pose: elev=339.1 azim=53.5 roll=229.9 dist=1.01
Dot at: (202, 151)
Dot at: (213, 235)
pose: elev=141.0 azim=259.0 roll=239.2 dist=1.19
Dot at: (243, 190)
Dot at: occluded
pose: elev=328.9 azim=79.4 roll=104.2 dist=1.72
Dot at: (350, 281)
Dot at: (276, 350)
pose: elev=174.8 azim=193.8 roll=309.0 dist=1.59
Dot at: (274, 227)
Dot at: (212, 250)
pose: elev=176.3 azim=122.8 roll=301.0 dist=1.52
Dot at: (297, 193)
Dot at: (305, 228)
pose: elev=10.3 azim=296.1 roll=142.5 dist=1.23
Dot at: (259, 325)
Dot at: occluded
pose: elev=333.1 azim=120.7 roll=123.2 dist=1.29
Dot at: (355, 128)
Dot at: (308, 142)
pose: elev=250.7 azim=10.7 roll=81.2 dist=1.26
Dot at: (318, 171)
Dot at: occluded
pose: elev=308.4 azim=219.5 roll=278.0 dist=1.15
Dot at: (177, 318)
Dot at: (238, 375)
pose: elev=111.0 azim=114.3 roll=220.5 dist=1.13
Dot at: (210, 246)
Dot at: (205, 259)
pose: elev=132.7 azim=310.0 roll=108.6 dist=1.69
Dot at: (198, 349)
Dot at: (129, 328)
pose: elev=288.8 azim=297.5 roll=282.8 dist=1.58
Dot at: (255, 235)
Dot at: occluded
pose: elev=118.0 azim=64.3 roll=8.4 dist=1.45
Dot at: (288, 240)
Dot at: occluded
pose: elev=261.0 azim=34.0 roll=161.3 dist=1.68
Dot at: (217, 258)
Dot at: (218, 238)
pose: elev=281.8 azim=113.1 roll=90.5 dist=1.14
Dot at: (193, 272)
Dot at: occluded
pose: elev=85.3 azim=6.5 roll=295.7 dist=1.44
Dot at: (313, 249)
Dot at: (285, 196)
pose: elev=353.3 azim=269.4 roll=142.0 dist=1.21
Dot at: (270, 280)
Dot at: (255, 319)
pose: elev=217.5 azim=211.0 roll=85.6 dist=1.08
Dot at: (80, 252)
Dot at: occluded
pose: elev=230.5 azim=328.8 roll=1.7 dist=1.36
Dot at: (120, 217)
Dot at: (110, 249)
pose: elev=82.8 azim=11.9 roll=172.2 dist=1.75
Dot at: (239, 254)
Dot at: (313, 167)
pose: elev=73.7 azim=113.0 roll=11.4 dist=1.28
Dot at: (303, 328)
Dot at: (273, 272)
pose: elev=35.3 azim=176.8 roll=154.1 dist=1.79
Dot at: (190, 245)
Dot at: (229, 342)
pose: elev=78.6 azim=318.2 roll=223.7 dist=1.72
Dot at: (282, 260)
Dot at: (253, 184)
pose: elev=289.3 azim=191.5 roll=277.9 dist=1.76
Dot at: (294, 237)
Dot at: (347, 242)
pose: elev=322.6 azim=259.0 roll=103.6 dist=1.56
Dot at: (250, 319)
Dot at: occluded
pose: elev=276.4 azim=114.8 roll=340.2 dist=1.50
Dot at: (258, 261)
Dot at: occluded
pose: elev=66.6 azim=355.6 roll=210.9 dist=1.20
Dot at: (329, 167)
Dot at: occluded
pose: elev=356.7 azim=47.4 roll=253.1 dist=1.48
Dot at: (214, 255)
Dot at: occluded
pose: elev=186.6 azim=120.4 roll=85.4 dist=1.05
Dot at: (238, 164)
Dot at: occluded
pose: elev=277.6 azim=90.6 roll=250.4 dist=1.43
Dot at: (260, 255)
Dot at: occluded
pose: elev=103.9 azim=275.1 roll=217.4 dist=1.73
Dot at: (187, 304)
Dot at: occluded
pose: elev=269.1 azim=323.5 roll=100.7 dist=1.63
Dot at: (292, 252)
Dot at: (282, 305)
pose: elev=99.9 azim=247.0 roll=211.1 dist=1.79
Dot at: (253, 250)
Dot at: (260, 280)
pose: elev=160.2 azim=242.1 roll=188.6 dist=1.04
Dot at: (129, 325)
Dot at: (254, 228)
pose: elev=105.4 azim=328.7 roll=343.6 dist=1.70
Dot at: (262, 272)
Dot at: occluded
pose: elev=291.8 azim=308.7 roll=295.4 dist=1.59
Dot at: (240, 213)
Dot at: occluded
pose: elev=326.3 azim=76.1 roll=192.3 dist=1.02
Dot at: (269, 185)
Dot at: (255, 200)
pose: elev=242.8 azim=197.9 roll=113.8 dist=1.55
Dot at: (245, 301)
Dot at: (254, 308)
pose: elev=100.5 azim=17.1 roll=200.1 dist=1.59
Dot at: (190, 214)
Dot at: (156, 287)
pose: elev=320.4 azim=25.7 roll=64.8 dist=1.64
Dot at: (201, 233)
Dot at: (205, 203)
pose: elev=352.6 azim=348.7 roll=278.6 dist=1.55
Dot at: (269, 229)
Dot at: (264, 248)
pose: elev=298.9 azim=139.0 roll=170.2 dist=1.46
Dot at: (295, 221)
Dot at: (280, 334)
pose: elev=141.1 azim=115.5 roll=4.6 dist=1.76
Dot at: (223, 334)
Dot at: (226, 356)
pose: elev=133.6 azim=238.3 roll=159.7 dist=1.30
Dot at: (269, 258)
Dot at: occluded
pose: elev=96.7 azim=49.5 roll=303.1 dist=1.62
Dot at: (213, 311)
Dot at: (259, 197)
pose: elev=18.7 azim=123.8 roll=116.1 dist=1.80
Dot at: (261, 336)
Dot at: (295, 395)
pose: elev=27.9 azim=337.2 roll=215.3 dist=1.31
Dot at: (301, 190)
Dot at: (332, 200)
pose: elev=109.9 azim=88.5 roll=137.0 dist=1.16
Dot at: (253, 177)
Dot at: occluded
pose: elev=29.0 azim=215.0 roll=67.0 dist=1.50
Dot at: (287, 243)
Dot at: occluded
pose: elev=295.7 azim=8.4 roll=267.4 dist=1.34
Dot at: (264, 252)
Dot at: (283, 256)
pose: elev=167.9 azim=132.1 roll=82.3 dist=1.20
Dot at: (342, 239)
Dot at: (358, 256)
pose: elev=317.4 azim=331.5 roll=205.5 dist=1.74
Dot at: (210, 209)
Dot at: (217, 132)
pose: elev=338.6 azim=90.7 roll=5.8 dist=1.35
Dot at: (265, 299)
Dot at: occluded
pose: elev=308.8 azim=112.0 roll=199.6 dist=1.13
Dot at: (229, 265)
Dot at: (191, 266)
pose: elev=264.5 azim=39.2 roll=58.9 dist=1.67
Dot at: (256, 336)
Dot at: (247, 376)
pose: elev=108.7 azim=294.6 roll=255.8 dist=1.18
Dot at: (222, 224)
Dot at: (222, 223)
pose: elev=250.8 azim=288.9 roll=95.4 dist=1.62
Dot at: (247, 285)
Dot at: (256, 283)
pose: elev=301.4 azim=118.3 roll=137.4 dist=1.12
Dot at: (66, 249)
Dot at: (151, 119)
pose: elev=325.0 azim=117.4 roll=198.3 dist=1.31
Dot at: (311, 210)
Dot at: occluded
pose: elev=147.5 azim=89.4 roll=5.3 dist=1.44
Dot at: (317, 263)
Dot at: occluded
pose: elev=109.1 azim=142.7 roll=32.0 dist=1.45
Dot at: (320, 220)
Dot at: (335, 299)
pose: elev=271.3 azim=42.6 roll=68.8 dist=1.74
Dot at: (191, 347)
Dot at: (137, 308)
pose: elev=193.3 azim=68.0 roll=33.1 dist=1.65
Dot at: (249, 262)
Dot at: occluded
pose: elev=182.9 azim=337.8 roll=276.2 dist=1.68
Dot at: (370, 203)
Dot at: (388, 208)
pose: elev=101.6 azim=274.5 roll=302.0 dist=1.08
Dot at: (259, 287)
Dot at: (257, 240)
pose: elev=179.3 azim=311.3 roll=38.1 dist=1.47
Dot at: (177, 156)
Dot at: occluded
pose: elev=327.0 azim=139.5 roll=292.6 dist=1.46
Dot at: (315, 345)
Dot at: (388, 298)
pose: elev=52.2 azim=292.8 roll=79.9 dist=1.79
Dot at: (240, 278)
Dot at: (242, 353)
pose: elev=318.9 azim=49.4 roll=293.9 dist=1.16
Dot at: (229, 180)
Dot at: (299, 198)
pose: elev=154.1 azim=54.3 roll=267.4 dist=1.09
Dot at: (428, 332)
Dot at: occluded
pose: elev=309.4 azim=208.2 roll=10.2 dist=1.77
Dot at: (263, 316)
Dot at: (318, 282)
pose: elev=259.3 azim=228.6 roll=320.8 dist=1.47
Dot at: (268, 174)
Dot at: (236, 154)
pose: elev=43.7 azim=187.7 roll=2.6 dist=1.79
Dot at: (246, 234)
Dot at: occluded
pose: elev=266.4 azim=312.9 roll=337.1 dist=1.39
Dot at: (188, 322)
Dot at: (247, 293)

──────

▶ THE REQUEST: Render the part of the listing that begins at the line containing "pose: elev=147.5 azim=89.4 roll=5.3 dist=1.44" and ends after the line containing "Dot at: (388, 208)" as a numbered list, one line per item. Omit any blank lines.

▶ ANSWER TO THIS PROBLEM:
1. pose: elev=147.5 azim=89.4 roll=5.3 dist=1.44
2. Dot at: (317, 263)
3. Dot at: occluded
4. pose: elev=109.1 azim=142.7 roll=32.0 dist=1.45
5. Dot at: (320, 220)
6. Dot at: (335, 299)
7. pose: elev=271.3 azim=42.6 roll=68.8 dist=1.74
8. Dot at: (191, 347)
9. Dot at: (137, 308)
10. pose: elev=193.3 azim=68.0 roll=33.1 dist=1.65
11. Dot at: (249, 262)
12. Dot at: occluded
13. pose: elev=182.9 azim=337.8 roll=276.2 dist=1.68
14. Dot at: (370, 203)
15. Dot at: (388, 208)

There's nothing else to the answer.